Publié le vendredi 10 juin 2005
Avec son élevage d'une trentaine de chevaux, Daniel Pujol vend des animaux dressés et fait de la prestation de services en forêt.
Daniel Pujol s'est d'abord installé en Gaec avec son cousin à Pont-d'Héry (Jura) en 1984. Il commence à élever quelques chevaux comtois sur l'exploitation laitière. ' A l'occasion, je réalisais localement des chantiers de débardage de bois pour débourrer les chevaux. Je revenais tard pour soigner les bêtes. Mon associé ne s'intéressait pas aux chevaux. Nous nous sommes séparés en bons termes en 1995 ', se souvient Daniel Pujol qui se spécialise alors dans l'activité équine. ' Je m'en sors, mais je ne gagne pas plus d'un Smic ', explique-t-il.Daniel Pujol produit des poulains croisés comtois x selle français appréciés par sa clientèle de particuliers. ' C'est un bon compromis entre l'engouement des clients pour le trait et la vivacité, la légèreté du selle français.

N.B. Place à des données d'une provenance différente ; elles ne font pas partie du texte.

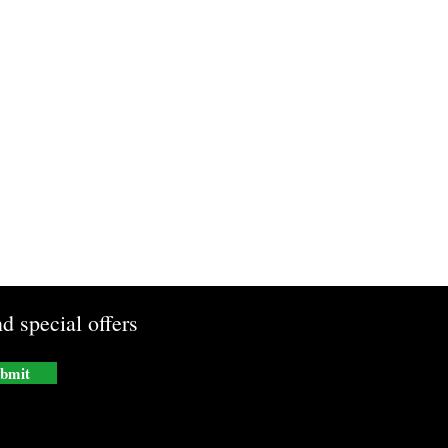
d special offers
bmit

Beaucoup de purs comtois sont trop lourds, maladroits au travail ', détaille Daniel. La vente des animaux dressés pour le loisir, l'attelage et le dressage à façon pour d'autres propriétaires constituent sa principale source de revenu. Une quinzaine de chevaux sont dressés par an. Certains sont partis en Allemagne, d'autres travaillent dans des vignes françaises. Le travail en forêt avec des chevaux représente presque la moitié de son chiffre d'affaires. Pour travailler avec l'Office national des forêts (ONF), Daniel Pujol s'est fait reconnaître exploitant forestier et entrepreneur de travaux forestier tout en maintenant une seule comptabilité agricole. Pour l'ONF, Daniel effectue des chantiers d'éclaircies dans des réserves biologiques où le passage du tracteur est interdit. Pour des particuliers ou des communes, il sort du bois de chauffage, du bois d'oeuvre ou d'industrie sur des petites parcelles accidentées où ' l'abatteuse ' ne peut pas aller. ' Je préfère couper le bois pour le sortir à mon idée ', précise Daniel. Il achète parfois des coupes sur pied et vend le bois en bord de route. Le chiffre d'affaires de l'exploitation a chuté de 59 000 € en 2000 à 39 000 € en 2004. A 55 ans, ce passionné s'interroge sur l'avenir de son élevage. ' J'ai acheté une voiture à cheval 4 500 € pour faire des balades d'été à Salins-les-Bains. Au bout de deux ans, le syndicat d'initiatives a décidé de jeter l'éponge. Je reçois des stagiaires. Ils sont enchantés de travailler avec les chevaux même s'ils n'ont pas l'assurance d'avoir du travail ', dit-il en regrettant le manque de soutien.